Sembra un’impresa enorme, e infatti lo è, ma soprattutto se non s’inizia a prepararla per tempo e su presupposti chiari. Se fossimo molto assennati, già da un mese segneremmo su un taccuino il nome e il numero di telefono delle persone con cui abbiamo anche il minimo scambio, per poter consegnare quel taccuino agli investigatori in caso di contagio. In assenza di una disciplina simile, la tecnologia può farlo al posto nostro. Ma a che punto è quella tecnologia qui da noi? Che copertura può raggiungere? E cosa ne sarà mole di dati sensibili raccolti per una giusta causa? Nulla di tutto ciò dipende dall’andamento dei numeri che ci vengono comunicati quotidianamente.
La nostra capacità di testing, al contrario, è cruciale sotto ogni aspetto. «Tamponi a tappeto» è un’espressione infelice che evoca un approccio indiscriminato e dispersivo. D’altra parte, testare solo le persone con sintomi si è dimostrato insufficiente, e lo sarà ancora di più quando torneremo a camminare per strada e sarà necessario individuare prontamente ogni potenziale focolaio per spegnerlo sul nascere. Qual è la strategia virtuosa e sostenibile tra questi due estremi? A quanti tamponi giornalieri possiamo arrivare, dove e in quanto tempo? Sfrutteremo le capacità dei laboratori privati per aumentarli, e se no perché? Useremo i test sierologici, a partire da quando, e se no perché? Per quanti lavoratori saranno disponibili le mascherine e gli altri presidi di sicurezza e, di nuovo, entro quanto tempo?

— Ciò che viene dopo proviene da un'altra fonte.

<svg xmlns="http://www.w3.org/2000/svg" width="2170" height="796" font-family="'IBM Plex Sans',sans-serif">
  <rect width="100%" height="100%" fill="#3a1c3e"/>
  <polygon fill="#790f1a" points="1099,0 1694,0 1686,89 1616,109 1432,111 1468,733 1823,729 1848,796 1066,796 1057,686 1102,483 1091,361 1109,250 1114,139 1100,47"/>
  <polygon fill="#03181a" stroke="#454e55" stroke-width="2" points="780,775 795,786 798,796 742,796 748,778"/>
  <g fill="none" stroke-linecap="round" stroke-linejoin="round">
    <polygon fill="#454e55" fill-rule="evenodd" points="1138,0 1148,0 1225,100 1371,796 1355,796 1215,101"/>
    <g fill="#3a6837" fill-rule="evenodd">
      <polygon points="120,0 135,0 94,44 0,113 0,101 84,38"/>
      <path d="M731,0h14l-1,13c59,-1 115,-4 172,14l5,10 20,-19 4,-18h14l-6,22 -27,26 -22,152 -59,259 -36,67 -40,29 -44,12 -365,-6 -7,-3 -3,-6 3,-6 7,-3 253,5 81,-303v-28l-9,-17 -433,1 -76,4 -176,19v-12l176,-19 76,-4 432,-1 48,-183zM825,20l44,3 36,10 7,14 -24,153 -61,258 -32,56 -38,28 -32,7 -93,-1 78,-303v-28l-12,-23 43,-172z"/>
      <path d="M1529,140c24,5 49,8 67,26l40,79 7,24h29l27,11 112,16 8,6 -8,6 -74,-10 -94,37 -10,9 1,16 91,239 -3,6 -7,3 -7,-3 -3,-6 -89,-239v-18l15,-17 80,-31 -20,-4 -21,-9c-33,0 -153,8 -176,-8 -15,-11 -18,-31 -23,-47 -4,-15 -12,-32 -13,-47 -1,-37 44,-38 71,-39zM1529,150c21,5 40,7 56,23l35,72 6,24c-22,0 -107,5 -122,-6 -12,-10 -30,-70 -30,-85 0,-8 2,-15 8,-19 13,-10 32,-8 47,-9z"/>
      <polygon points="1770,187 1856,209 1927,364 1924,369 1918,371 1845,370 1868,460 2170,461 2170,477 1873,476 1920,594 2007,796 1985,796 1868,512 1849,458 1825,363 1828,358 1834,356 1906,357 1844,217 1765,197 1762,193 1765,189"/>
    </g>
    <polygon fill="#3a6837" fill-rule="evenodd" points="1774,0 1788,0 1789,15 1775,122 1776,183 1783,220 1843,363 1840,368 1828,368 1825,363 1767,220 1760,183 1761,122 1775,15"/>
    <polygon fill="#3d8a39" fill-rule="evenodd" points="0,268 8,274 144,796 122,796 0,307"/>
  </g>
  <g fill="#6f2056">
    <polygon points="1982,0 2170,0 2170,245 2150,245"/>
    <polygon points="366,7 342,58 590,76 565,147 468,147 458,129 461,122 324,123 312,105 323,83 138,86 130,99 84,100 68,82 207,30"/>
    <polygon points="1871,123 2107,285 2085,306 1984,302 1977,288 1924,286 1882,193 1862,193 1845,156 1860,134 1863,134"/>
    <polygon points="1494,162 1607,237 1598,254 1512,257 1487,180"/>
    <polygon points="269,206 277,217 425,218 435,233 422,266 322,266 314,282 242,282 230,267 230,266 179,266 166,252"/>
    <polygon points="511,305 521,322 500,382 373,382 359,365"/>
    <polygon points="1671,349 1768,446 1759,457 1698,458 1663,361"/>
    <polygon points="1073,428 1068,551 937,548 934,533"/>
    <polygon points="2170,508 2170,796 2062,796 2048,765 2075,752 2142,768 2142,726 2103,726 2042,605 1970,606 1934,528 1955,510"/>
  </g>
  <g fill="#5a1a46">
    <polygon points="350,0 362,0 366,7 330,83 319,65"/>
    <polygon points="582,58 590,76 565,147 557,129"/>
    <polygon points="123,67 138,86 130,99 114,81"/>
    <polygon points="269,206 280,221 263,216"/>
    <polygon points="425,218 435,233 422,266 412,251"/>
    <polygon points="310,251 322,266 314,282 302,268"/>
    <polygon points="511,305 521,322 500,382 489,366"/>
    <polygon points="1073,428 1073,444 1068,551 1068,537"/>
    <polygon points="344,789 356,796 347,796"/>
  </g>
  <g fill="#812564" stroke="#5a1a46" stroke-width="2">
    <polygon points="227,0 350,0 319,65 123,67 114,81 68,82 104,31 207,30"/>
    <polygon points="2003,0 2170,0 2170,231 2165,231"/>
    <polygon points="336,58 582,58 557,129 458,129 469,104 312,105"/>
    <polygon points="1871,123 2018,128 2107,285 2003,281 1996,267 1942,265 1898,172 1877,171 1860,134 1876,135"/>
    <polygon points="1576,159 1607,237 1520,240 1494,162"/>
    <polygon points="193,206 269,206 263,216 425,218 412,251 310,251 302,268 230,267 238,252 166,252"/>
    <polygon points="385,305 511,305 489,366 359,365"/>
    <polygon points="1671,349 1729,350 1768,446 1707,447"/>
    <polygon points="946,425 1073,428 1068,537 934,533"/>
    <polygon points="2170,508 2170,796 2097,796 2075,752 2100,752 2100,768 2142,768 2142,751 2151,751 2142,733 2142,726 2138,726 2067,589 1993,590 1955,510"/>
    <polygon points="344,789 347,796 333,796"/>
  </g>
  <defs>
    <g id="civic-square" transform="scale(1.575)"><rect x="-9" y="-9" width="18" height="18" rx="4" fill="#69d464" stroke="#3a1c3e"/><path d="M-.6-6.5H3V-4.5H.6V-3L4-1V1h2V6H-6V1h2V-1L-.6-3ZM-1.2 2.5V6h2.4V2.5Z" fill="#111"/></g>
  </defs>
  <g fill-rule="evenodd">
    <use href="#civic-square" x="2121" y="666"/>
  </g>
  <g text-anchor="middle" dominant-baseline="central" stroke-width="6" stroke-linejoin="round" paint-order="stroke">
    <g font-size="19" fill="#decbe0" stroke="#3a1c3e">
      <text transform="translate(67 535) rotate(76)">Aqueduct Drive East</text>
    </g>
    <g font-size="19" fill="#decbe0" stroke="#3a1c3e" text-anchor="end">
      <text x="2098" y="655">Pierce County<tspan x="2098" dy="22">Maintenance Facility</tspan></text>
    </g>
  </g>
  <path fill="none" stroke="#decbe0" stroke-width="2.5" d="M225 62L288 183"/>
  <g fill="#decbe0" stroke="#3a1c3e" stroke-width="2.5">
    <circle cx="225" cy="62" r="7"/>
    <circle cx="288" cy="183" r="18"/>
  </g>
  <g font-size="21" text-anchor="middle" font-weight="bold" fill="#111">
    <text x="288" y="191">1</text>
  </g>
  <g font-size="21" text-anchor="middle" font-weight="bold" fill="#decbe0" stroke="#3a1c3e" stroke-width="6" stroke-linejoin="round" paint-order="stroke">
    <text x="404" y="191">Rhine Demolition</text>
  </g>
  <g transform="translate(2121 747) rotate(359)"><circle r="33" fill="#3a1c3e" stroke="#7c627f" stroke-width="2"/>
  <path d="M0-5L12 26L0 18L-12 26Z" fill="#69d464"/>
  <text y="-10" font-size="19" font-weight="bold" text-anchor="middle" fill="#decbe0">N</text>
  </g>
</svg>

La Harvard Business Review ha sottolineato, prendendoci a esempio, «l’importanza di approcci sistematici e i pericoli delle soluzioni parziali». Ma al primo aprile, quaranta giorni dopo l’inizio ufficiale del contagio in Italia, le singole regioni scelgono ancora autonomamente come comportarsi per i tamponi, con la Lombardia e il Veneto, confinanti e simili, che adottano strategie diverse. Com’è pensabile, date queste premesse, che un protocollo valido in tutto il territorio venga approvato e messo in moto da qui al 18 aprile?non vedo come possano essere anche solo congetturate delle riaperture senza prima una risposta a ognuno di questi quesiti. Se le risposte esistono già, o se almeno esistono delle ipotesi concrete di lavoro, che ci vengano illustrate. La conferenza stampa delle 18, la nostra nuova lugubre occasione di raccoglimento, si presterebbe bene a mostrarci a che punto sono i cantieri. Una linea di fuga in avanti avrebbe, tra l’altro, un effetto incoraggiante diverso dall’ostensione glaciale dei numeri. Quando il picco sarà oltrepassato, perderanno in molti la motivazione per restare isolati e servirà una tabella di marcia da completare, anzi serve già.
Il nostro futuro prossimo non può essere una scatola nera, né possiamo permetterci di aprire quella scatola e scoprire di averci messo dentro degli oggetti alla rinfusa. Perciò qualcuno smetta di fissare il picco, adesso, e ci parli con precisione di cosa ci aspetta quando attraverseremo finalmente la soglia di casa.
Come verrà gestito il traffico umano in quel dopoche-è-giàadesso? Quali protocolli applicati e di quali risorse abbiamo bisogno?